TRECHO CITADO:
II. QUESTÕES EM DISCUSSÃO
2. Há três questões em discussão: (i) definir se o ICMS, o PIS e a COFINS podem ser excluídos da base de cálculo do IPI, à luz do conceito de “valor da operação” previsto no art. 47, II, “a”, do CTN; (ii) estabelecer se o entendimento firmado pelo STF no Tema 69 pode ser aplicado analogicamente à base de cálculo do IPI e se há fundamento para a tutela específica destinada a resguardar eventual modulação de efeitos do Tema 1.304/STJ; e (iii) determinar se subsistem os pedidos de compensação tributária e de honorários advocatícios.
III. RAZÕES DE DECIDIR
3. O Tema 1.304/STJ, julgado pela Primeira Seção em 10/12/2025, firmou a tese de que não é possível excluir o ICMS, o PIS e a COFINS da base de cálculo do IPI a partir do conceito de “valor da operação” previsto no art. 47, II, “a”, do CTN e no art. 14, II, da Lei nº 4.502/1964.
4. O conceito de “valor da operação” corresponde ao valor total da operação de saída do bem do estabelecimento industrial ou equiparado e abrange os tributos que compõem o preço do produto.
5. O critério legal de incidência do IPI é o valor da operação de saída da mercadoria, e não o faturamento ou a receita, de modo que a alegação de que ICMS, PIS e COFINS não constituem riqueza própria da contribuinte não afasta sua inclusão na base de cálculo.
6. O Tema 69/STF não se aplica analogicamente à base de cálculo do IPI, pois aquele precedente examina a incidência do PIS e da COFINS sobre faturamento ou receita, enquanto a controvérsia destes autos envolve o IPI e o conceito legal de valor da operação.
7. O julgamento superveniente do Tema 1.304/STJ, desfavorável à pretensão da contribuinte, afasta o fundamento para a tutela específica destinada a resguardar eventual benefício decorrente de futura modulação dos efeitos do precedente repetitivo.
8. A manutenção da incidência do ICMS, do PIS e da COFINS na base de cálculo do IPI afasta a existência de indébito tributário e prejudica os pedidos de compensação dos valores recolhidos no quinquênio anterior ao ajuizamento e de seus consectários.

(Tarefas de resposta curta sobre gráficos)
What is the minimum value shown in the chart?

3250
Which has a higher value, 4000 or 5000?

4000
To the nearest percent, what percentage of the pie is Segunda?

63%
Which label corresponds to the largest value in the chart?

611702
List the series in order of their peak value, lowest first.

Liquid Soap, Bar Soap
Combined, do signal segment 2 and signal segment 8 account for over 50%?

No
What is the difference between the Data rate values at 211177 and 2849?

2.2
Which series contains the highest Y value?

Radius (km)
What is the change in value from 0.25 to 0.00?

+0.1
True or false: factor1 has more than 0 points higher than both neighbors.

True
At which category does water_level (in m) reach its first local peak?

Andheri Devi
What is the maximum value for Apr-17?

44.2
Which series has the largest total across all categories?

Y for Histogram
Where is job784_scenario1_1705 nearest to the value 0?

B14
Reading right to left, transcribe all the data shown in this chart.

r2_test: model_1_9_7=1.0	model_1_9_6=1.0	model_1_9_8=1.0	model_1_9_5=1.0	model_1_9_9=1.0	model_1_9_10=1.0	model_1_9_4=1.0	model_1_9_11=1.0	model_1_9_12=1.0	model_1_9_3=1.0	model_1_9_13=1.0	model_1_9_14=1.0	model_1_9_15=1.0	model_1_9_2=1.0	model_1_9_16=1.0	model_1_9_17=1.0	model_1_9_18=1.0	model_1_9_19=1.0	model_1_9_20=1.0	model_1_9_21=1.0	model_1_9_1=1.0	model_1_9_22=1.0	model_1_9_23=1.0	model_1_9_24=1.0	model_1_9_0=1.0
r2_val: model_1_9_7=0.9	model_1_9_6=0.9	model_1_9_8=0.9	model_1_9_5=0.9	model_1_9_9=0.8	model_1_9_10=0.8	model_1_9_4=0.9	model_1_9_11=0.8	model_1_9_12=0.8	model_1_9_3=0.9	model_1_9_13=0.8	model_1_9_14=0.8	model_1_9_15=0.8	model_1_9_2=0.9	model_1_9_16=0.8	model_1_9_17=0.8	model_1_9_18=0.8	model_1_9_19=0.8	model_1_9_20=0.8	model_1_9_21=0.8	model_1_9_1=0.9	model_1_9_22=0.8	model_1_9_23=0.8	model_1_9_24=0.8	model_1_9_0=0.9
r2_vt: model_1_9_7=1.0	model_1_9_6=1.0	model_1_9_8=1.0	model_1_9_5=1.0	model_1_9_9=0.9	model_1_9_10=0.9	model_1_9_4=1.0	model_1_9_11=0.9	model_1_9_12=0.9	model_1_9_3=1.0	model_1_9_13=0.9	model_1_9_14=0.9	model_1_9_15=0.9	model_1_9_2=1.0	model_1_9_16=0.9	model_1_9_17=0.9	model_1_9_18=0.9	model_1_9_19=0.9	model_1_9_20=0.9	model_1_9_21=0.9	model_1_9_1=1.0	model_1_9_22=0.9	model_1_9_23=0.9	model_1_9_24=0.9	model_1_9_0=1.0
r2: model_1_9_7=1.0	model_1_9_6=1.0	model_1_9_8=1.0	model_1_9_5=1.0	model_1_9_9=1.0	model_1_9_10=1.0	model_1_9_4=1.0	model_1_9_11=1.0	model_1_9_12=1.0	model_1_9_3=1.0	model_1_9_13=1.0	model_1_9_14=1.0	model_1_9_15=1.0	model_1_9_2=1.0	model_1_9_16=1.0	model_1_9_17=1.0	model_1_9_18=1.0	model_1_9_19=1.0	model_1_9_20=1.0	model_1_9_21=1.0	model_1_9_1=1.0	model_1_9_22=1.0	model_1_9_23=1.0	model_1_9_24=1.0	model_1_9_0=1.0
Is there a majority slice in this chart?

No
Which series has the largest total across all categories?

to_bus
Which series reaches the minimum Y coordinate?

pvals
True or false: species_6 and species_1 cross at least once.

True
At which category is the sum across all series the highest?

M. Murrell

O QUE FAZER:
Passe para o inglês esta frase do trecho citado: "O conceito de “valor da operação” corresponde ao valor total da operação de saída do bem do estabelecimento industrial ou equiparado e abrange os tributos que compõem o preço do produto." Os registros não fazem falta aqui.

SUA RESPOSTA:
The concept of "transaction value" corresponds to the total value of the outbound transaction of the good from the industrial or equivalent establishment and encompasses the taxes that make up the price of the product.